- Excerpted text
============================================================

This is a relatively hot path; the compiler would have to convert the
flattened version back to the nested version for the best possible
result to avoid a redundant check. Not sure it would always do that.

> >       }
> >
> >       if (pos + len > folio_pos(folio) + folio_size(folio))
> > diff --git a/fs/xfs/xfs_iomap.c b/fs/xfs/xfs_iomap.c
> > index 669c1bc5c3a7..d0bf99539180 100644
> > --- a/fs/xfs/xfs_iomap.c
> > +++ b/fs/xfs/xfs_iomap.c
> > @@ -62,29 +62,44 @@ xfs_iomap_inode_sequence(
> >       return cookie | READ_ONCE(ip->i_df.if_seq);
> >  }
> >
> > -/*
> > - * Check that the iomap passed to us is still valid for the given offset and
> > - * length.
> > - */
> > -static bool
> > -xfs_iomap_valid(
> > -     struct inode            *inode,
> > -     const struct iomap      *iomap)
> > +static struct folio *
> > +xfs_get_folio(
> > +     struct iomap_iter       *iter,
> > +     loff_t                  pos,
> > +     unsigned                len)
> >  {
> > +     struct inode            *inode = iter->inode;
> > +     struct iomap            *iomap = &iter->iomap;
> >       struct xfs_inode        *ip = XFS_I(inode);
> > +     struct folio            *folio;
> >
> > +     folio = iomap_get_folio(iter, pos);
> > +     if (IS_ERR(folio))
> > +             return folio;
> > +
> > +     /*
> > +      * Now that we have a locked folio, we need to check that the iomap we
> > +      * have cached is not stale.  The inode extent mapping can change due to
> > +      * concurrent IO in flight (e.g., IOMAP_UNWRITTEN state can change and
> > +      * memory reclaim could have reclaimed a previously partially written
> > +      * page at this index after IO completion before this write reaches
> > +      * this file offset) and hence we could do the wrong thing here (zero a
> > +      * page range incorrectly or fail to zero) and corrupt data.

============================================================

- Dataset content
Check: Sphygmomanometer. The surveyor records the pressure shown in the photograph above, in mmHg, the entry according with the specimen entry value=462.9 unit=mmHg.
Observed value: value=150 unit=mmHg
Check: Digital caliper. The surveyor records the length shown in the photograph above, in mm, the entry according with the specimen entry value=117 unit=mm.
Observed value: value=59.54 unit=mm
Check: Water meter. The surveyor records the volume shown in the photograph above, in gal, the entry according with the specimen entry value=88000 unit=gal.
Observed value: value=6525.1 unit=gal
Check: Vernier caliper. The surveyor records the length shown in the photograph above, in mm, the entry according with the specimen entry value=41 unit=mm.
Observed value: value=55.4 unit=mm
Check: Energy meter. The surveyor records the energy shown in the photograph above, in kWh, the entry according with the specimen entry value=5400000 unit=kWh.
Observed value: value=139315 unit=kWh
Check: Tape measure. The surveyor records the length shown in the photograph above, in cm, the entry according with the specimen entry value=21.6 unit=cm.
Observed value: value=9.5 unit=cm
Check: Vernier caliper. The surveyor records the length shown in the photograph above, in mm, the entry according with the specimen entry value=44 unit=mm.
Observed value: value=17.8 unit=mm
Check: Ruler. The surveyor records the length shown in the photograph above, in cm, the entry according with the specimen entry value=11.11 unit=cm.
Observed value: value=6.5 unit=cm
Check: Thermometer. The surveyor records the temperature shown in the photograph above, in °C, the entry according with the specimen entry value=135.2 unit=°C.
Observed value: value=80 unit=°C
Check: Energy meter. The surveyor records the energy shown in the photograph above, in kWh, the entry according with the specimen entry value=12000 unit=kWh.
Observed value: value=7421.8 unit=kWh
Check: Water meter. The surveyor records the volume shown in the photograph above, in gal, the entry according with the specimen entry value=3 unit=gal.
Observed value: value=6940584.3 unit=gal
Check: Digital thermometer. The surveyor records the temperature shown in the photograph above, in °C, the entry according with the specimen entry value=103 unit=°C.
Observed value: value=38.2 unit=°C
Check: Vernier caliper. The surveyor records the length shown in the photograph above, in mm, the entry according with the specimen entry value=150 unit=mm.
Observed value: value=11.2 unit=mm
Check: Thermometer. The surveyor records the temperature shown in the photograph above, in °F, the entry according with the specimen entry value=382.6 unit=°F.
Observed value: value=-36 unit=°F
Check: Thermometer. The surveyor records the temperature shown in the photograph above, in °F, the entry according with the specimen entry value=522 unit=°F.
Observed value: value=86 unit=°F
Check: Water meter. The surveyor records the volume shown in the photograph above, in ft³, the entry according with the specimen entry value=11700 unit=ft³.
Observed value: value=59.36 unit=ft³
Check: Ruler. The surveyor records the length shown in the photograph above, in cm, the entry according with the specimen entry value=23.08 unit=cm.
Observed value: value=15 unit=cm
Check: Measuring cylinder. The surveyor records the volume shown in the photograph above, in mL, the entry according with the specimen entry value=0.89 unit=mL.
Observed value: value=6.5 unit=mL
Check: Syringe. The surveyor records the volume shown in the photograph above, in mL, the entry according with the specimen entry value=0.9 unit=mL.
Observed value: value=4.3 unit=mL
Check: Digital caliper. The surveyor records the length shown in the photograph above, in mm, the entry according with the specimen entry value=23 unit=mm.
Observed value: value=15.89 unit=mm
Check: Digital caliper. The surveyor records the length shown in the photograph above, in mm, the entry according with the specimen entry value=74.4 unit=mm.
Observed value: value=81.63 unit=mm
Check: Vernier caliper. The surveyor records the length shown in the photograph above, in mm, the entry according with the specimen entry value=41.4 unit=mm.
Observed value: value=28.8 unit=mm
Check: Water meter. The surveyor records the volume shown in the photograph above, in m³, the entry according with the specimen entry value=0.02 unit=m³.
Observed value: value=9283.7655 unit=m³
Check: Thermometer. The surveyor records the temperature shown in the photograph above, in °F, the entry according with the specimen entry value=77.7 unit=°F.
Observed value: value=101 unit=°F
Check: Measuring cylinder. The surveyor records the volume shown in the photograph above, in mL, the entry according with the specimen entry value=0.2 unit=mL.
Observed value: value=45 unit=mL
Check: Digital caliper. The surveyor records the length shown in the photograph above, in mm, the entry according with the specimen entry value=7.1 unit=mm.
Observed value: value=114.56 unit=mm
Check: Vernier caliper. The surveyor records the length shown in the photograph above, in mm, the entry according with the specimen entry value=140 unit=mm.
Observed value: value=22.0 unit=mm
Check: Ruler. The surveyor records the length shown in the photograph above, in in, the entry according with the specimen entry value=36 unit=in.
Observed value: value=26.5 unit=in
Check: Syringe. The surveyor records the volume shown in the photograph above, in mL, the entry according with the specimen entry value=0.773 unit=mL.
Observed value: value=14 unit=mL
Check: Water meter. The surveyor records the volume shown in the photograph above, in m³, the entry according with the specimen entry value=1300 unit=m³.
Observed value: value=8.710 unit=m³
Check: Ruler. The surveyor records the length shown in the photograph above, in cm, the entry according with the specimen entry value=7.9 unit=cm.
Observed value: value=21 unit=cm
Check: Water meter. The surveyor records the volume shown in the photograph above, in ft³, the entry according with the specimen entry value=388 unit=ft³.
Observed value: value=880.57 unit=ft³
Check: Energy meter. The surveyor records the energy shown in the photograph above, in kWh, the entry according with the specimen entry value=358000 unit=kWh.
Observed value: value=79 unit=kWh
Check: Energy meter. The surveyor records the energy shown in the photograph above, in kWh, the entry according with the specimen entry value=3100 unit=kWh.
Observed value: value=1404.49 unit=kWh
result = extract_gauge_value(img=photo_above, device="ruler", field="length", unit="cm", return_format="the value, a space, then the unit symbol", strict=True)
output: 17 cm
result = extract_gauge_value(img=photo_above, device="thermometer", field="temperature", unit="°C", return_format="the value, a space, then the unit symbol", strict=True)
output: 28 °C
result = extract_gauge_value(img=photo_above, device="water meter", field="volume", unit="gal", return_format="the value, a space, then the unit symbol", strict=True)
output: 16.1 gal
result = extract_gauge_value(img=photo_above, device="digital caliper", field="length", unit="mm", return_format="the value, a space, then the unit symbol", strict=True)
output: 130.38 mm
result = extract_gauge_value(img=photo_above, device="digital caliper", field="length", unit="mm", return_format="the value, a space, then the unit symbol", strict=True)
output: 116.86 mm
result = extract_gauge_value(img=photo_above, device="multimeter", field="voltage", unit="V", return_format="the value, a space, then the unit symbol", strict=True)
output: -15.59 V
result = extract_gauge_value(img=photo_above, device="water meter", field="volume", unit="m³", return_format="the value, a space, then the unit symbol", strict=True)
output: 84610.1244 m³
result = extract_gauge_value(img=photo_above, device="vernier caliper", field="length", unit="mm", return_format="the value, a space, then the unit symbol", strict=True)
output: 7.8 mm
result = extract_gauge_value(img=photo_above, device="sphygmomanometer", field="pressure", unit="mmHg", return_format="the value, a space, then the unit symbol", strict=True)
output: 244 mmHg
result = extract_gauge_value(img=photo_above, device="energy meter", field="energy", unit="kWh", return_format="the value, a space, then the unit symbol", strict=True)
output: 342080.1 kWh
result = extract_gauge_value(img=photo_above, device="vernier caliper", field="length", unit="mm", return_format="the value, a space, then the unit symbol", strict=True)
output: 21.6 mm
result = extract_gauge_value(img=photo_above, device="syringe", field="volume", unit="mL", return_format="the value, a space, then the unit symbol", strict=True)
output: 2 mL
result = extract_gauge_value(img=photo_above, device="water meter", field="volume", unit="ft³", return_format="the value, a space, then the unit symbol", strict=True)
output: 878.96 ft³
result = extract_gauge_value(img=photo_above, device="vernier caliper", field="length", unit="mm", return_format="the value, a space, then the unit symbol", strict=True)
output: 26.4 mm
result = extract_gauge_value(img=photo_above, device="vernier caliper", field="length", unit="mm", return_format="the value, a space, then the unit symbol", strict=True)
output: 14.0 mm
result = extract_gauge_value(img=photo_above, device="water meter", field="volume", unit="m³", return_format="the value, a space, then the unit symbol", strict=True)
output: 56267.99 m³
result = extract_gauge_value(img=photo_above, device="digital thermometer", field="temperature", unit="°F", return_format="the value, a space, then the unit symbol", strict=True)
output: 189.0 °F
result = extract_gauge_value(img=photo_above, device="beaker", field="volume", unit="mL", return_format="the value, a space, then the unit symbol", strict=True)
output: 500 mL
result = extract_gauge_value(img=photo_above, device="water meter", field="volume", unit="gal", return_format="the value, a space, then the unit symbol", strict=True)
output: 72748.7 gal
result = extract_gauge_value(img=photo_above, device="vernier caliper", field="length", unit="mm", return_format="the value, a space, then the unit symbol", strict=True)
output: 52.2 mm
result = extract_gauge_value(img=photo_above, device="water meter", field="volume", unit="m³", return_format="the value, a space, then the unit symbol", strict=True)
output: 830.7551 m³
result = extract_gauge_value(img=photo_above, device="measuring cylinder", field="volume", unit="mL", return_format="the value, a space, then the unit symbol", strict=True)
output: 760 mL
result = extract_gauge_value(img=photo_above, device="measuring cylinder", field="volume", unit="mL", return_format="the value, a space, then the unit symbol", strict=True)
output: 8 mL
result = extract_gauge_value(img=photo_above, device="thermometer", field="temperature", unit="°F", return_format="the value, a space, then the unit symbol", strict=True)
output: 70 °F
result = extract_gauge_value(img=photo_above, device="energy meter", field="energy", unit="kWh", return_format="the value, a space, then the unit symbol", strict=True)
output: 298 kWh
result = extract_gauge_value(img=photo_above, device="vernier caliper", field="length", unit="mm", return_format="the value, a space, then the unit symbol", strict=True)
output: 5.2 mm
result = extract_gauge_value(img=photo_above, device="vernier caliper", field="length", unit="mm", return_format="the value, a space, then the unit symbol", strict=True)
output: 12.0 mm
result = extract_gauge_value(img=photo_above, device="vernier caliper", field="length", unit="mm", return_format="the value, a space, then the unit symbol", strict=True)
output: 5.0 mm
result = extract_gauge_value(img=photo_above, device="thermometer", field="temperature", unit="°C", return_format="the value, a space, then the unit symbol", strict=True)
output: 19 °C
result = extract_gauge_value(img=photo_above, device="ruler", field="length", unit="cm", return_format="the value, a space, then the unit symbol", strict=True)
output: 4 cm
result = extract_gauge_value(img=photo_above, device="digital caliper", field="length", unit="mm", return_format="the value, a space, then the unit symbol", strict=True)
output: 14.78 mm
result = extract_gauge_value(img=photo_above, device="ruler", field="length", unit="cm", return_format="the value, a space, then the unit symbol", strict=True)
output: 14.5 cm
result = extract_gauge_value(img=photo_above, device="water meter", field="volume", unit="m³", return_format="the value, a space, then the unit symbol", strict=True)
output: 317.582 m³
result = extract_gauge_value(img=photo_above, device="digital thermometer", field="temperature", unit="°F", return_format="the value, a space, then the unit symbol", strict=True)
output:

============================================================

- Assigned task 1
In the patch excerpt, which function does the new xfs_get_folio call to obtain the folio?
- Assigned task 2
List every local variable declared in the body of the new xfs_get_folio function in the patch excerpt.
- Assigned task 3
Translate this sentence from the patch excerpt into French: "This is a relatively hot path; the compiler would have to convert the flattened version back to the nested version for the best possible result to avoid a redundant check."

- Task response 1
iomap_get_folio

- Task response 2
inode, iomap, ip, folio

- Task response 3
Il s'agit d'un chemin d'exécution relativement fréquent ; le compilateur devrait reconvertir la version aplatie en version imbriquée pour obtenir le meilleur résultat possible afin d'éviter une vérification redondante.